News Release

Retina adapts to light changes by rewiring itself

OHSU lab finds the retina's circuitry more pliable than previously thought

Peer-Reviewed Publication

Oregon Health & Science University

PORTLAND, Ore. – A new Oregon Health & Science University study is opening scientists' eyes to the retina's ability to rewire itself so it can adapt to different levels of ambient light.

The study, published this month in the journal Neuron, and funded by a research grant from the National Eye Institute, National Institutes of Health, shows that the retina and its circuits are much more pliable than scientists previously thought.

"The retina has generally been thought of as a fixed circuitry where there shouldn't be much plasticity," said study co-author Henrique von Gersdorff, Ph.D., adjunct associate professor of cell and developmental biology, OHSU School of Medicine, and scientist at the Vollum Institute.

"But more and more people are finding that the retina does a lot of parallel things at the same time. For example, the direction of motion of objects that are moving into a visual scene is first detected in the retina and then transmitted to the brain."

The retina is a thin, light-sensitive sheet of neurons in the back of the eye that encodes three basic features of the objects in our environment – color, shape and motion – and sends the coded information to the brain. The early processing steps for vision, therefore, occur in the retina. Deep inside this sheet of interconnected neurons, at a depth called the inner plexiform layer, a tremendous processing of this visual information takes place, before it is projected to the brain through the optic nerve.
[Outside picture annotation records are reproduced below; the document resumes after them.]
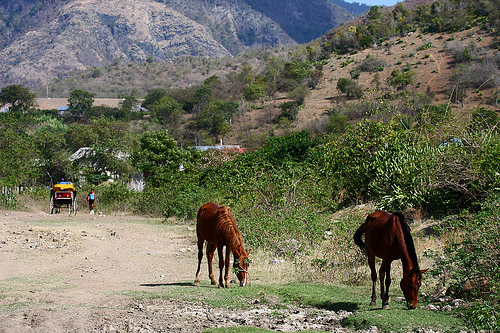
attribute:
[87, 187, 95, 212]
woman — walking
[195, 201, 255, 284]
horse — light brown, grazing, brown, eating, smaller, lighter brown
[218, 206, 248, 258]
mane — brown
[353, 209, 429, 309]
horse — brown, grazing, eating, darker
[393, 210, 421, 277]
mane — black, dark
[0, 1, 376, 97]
mountains — tall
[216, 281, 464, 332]
grass — green, for horses, short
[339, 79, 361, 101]
shrub — green, leafy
Small nerve cells called amacrine cells help bipolar cell terminals filter the bombardment of signals being sent by photoreceptors to bipolar cells before they're forwarded on to other nerve cells, called ganglion cells, which directly connect to the brain. This filtering process in the inner plexiform layer is believed to contribute to fundamental features of vision, such as sensitivity to light, temporal processing of motion, and detection of contrast.

The new study by Jozsef Vigh, Ph.D., postdoctoral fellow at the Vollum and lead investigator, examined the retinas of goldfish, which contain large nerve cells that are easier to observe. It found that the ribbon-like connections between the amacrine and bipolar cells, called synapses, can become altered during sudden changes in ambient light. This change, known as plasticity, occurs during exchanges of amino acids that serve as signals between the cells and has long-term duration: It can last as long as 10 minutes.

Until now, the flow of information occurring in these "reciprocal" synapses or junctions between bipolar cell terminals and amacrine cells hasn't been understood. "There's a transformation there of the signal, but it wasn't thought that it would involve any long-term plasticity," von Gersdorff said.

The new findings suggest that such "long-term plasticity" might be involved in certain "adaptational processes."

"When we go from a very dark room to one full of light, we need some time to adapt to those new light conditions. Initially, in fact, we are 'blinded' by the light. Perhaps, then, the retina needs to be sort of rewired for the new conditions. There needs to be some plasticity so it can operate over very different ambient light levels," von Gersdorff said. "On a cellular level, there's an adaptation, but there might also be adaptation at the circuitry level, at the synaptic level, and that's what we're proposing could be the case."

The study's results may be useful in future efforts to develop prosthetic retinal devices that allow changes in light to trigger spike signals within ganglion cells, allowing people who are blind to distinguish shapes, von Gersdorff said.

"We're still in the very early days of understanding the retina. There's so much we don't know about the circuitry, how it functions and the properties, so our lab is basically trying to figure out some basic properties and hopefully that knowledge will help in curing diseases," he said. "If you understand how something normally works, you can then try to understand how dysfunction occurs."